O artigo de Lula coincidiu com o surgimento de um novo ciclo de protestos. Nada a ver com a jornada de junho. A rapaziada apolítica que descera espontaneamente ao meio-fio no ano passado voltou para casa, empurrada pelos black blocs. E não deu mais as caras. Nos últimos dias, foram ao asfalto: sem-teto, sem-terra, professores, metalúrgicos, servidores de hospitais e de universidades, garis, motoristas e cobradores…
São “movimentos de oportunidade” urdidos pelos chamados grupos organizados da sociedade civil —corporações que, em sua maioria, têm vínculos históricos com o PT. Por mal dos pecados, uma das atribuições de Gilbertinho no Planalto é justamente manter desobstruídos os canais de diálogo com essa gente, impedindo que justas reivindicações se convertam em atos “irresponsáveis”. Para complicar, o oportunismo chegou às polícias, que usam a Copa para chantagear o Estado.
Como se fosse pouco, Lula decidiu comparar o Brasil atual com o de 1950. “O país de hoje é mais próspero e equitativo do que era há seis décadas”, anotou no artigo escrito para espanhol ler. “Entre outras razões porque a nossa gente –principalmente a que vive no ‘andar de baixo da sociedade’– libertou-se dos preconceitos elitistas e colonialistas e passou a acreditar em si mesma e nas possibilidades do país.”
Os brasileiros mais antigos talvez enxerguem na alusão de Lula a 1950 um quê de mau agouro. Como se recorda, foi naquele ano que o Brasil conheceu o maior desastre futebolístico de sua história: a derrota, por 2 a 1, da seleção brasileira para o time do Uruguai, em pleno Maracanã, o mesmo palco da final de 2014. Foi naquele ano também que o país elegeu Getúlio Vargas, o presidente que se suicidaria.

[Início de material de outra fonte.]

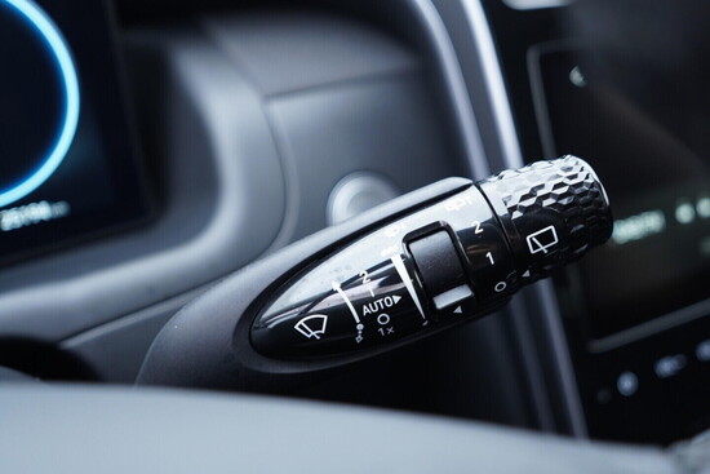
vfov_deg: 36.9
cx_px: 355
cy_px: 237
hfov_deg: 53.1
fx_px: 710
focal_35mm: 36
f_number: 2.8
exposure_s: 1/40
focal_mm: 24
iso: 400
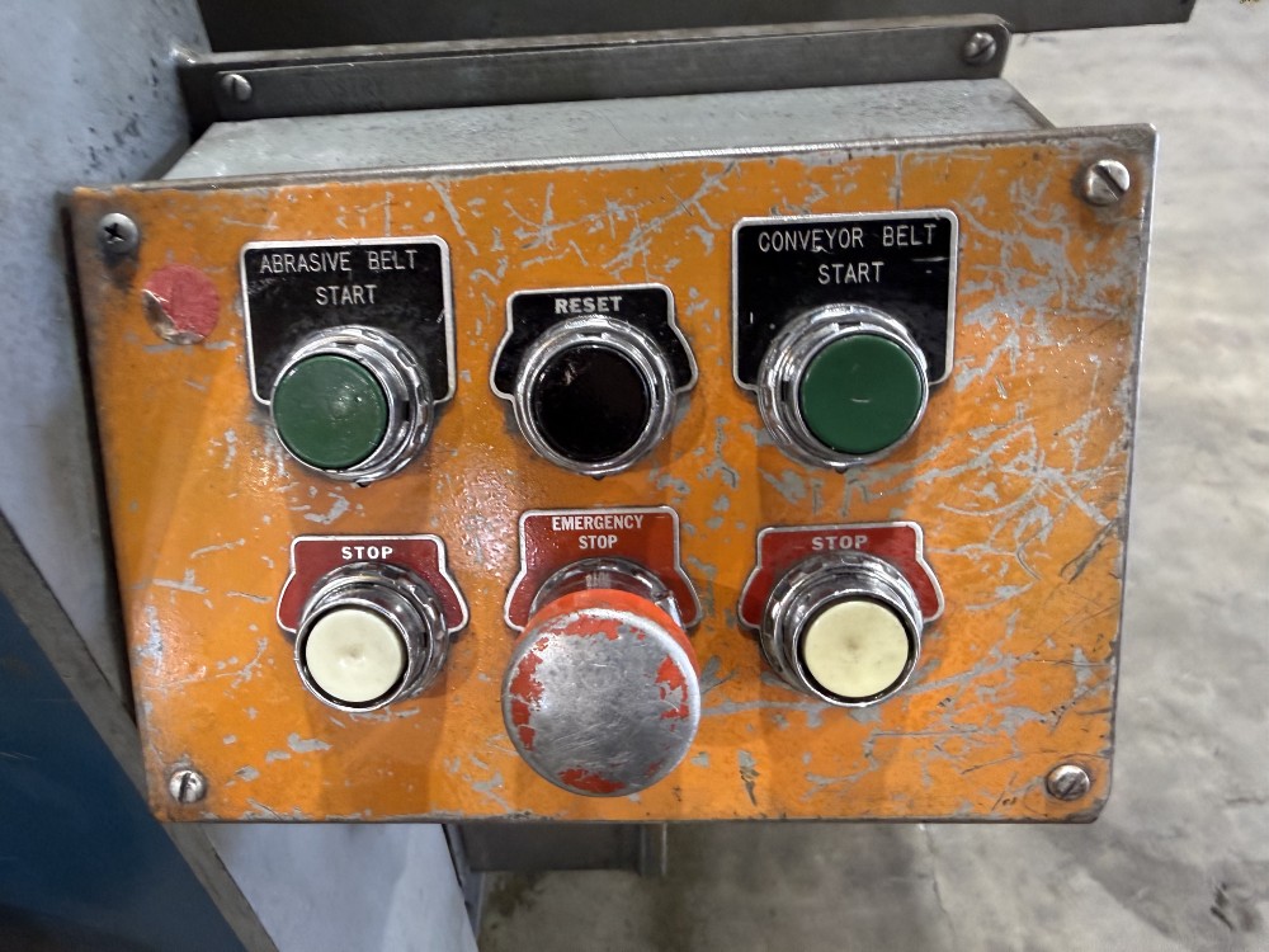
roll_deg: +1.1
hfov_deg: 71.6
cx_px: 634
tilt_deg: -39.9
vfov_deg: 56.8
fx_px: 880
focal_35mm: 24
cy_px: 476
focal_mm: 2.22
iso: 320
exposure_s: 1/60
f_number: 2.2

Alheio aos maus sinais, Lula realçou em seu texto que o país de hoje, mais pujante e igualitário, em nada faz lembrar o de 1950. “É esse novo Brasil que vai sediar a Copa. Um país que já é a sétima economia do planeta e que, em pouco mais de dez anos, tirou 36 milhões de pessoas da miséria e levou 42 milhões para a classe média.”
Meio sem nexo, ele reclamou: “Determinados setores parecem desejar o fracasso da Copa, como se disso dependessem as suas chances eleitorais. E não hesitam em disseminar informações falsas que às vezes são reproduzidas pela própria imprensa internacional sem o cuidado de checar a sua veracidade”. Mas deu de ombros: “O país, no entanto, está preparado, dentro e fora de campo, para realizar uma boa Copa do Mundo – e vai fazê-lo.”
Ao injetar política num evento que deveria ser apenas esportivo, Lula ressuscita outro período tenebroso da história nacional. Uma fase em que o torcedor torcia com uma ponta de sentimento de culpa, sabendo que o triunfo da seleção faria a festa do general de plantão no Planalto. O paradoxo foi levado às fronteiras do paroxismo em 1970, ano em que o sucesso da seleção de Pelé nos gramados do México ajudou a ditadura a abafar os gritos que soavam nos porões do Brasil.
Sem querer, Lula atribui algum sentido à propaganda do medo que o PT exibiu em rede nacional de tevê. Os verdadeiros “fantasmas do passado” são feitos de oportunismo e empulhação. Os amantes do futebol não merecem semelhante agressão. Se não consegue evitar que Ronaldo fique “envergonhado”, se não tem forças para segurar os “movimentos de oportunidade” que inquietam Gilbertinho, Lula pelo menos deveria deixar o torcedor torcer em paz.